Has anyone bought coffee from Farrers coffee merchant in Kendal. If so what did you think of the quality?


----------



## Mrboots2u (May 10, 2013)

icnoble said:


> Has anyone bought coffee from Farrersn coffee merchant in Kendal. If so what did you think of the quality?


This is a very old school roaster of beans that runs out of a cafe in Kendal...they roast incredibly dark. Beans they did not have a roast date on the shelf.

I have sampled a coffee from their cafe too and it did not inspire confidence in the product.
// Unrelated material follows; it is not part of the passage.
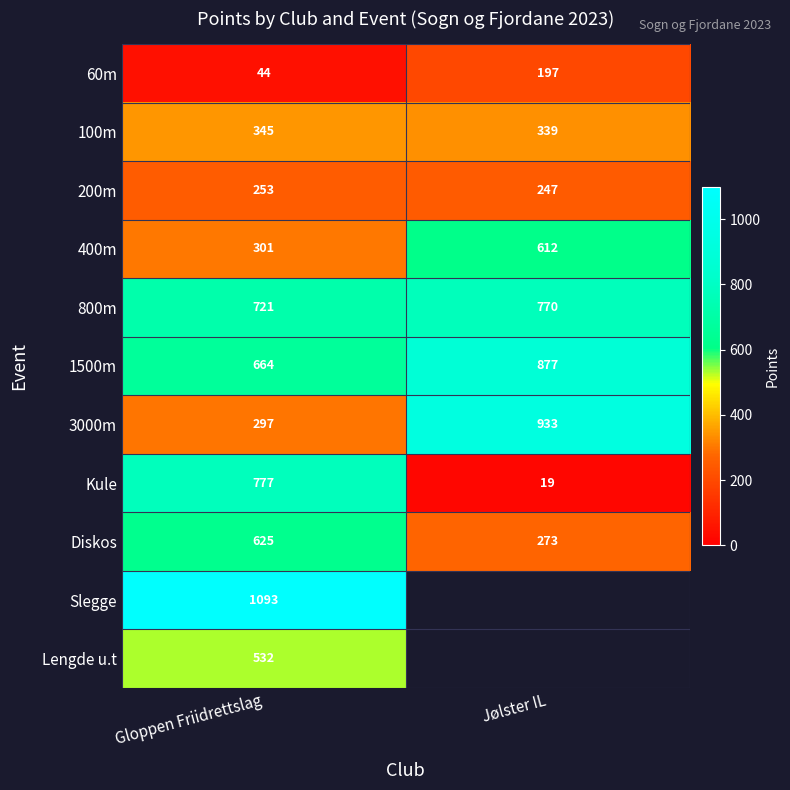

What is the spread (max minus min) of values at Jølster IL?

914.0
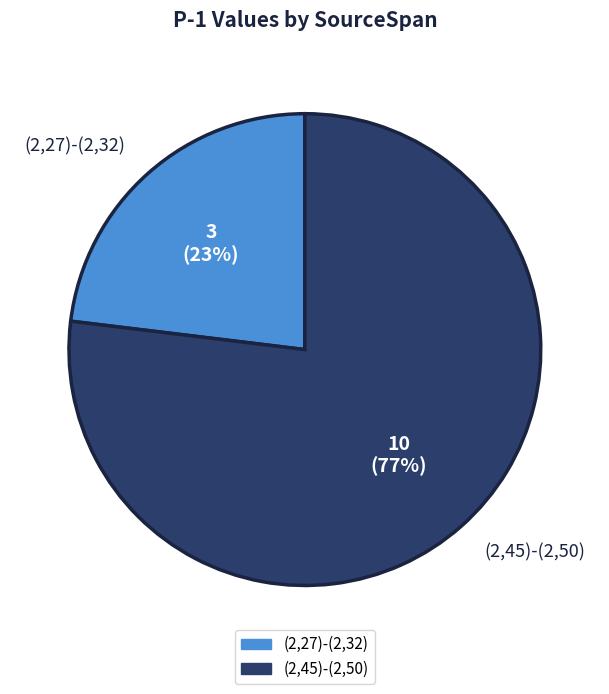

Is it true that (2,27)-(2,32) is 14% of the pie?

False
Milk was scoliding hot and the coffee bitter and no better than I would expect to receive from a high street chain.....

I would be looking at any of the online reputable roasters listed on this forum.


----------



## jeebsy (May 5, 2013)

Diplomatically put


----------



## Mrboots2u (May 10, 2013)

Few of these places around in the north west..this one supplies and trades in a quaint lake district tourist town...leans towards unchallenging and safe coffee ( Costa Nero etc ) people want that but in an old fashioned tea shop setting...thats fine its just most of us on here aspire to make better at home ....


----------



## Mrboots2u (May 10, 2013)

OP if your local by all means go and have a look yourself...I think there are better places in the Northwest you could support.... J Atkinson s in lancaster for one....


----------



## icnoble (Nov 25, 2014)

Mrboots2u said:


> This is a very old school roaster of beans that runs out of a cafe in Kendal...they roast incredibly dark. Beans they did not have a roast date on the shelf.
> 
> I have sampled a coffee from their cafe too and it did not inspire confidence in the product. Milk was scoliding hot and the coffee bitter and no better than I would expect to receive from a high street chain.....
> 
> I would be looking at any of the online reputable roasters listed on this forum.


I am not surprised by your reply. I bought some of their beans and was not impressed.


----------



## icnoble (Nov 25, 2014)

Mrboots2u said:


> OP if your local by all means go and have a look yourself...I think there are better places in the Northwest you could support.... J Atkinson s in lancaster for one....


I have tried Atkinsons and yes, they are very good. I think I will start looking at on line suppliers as many of them seem to offer good value for money.


----------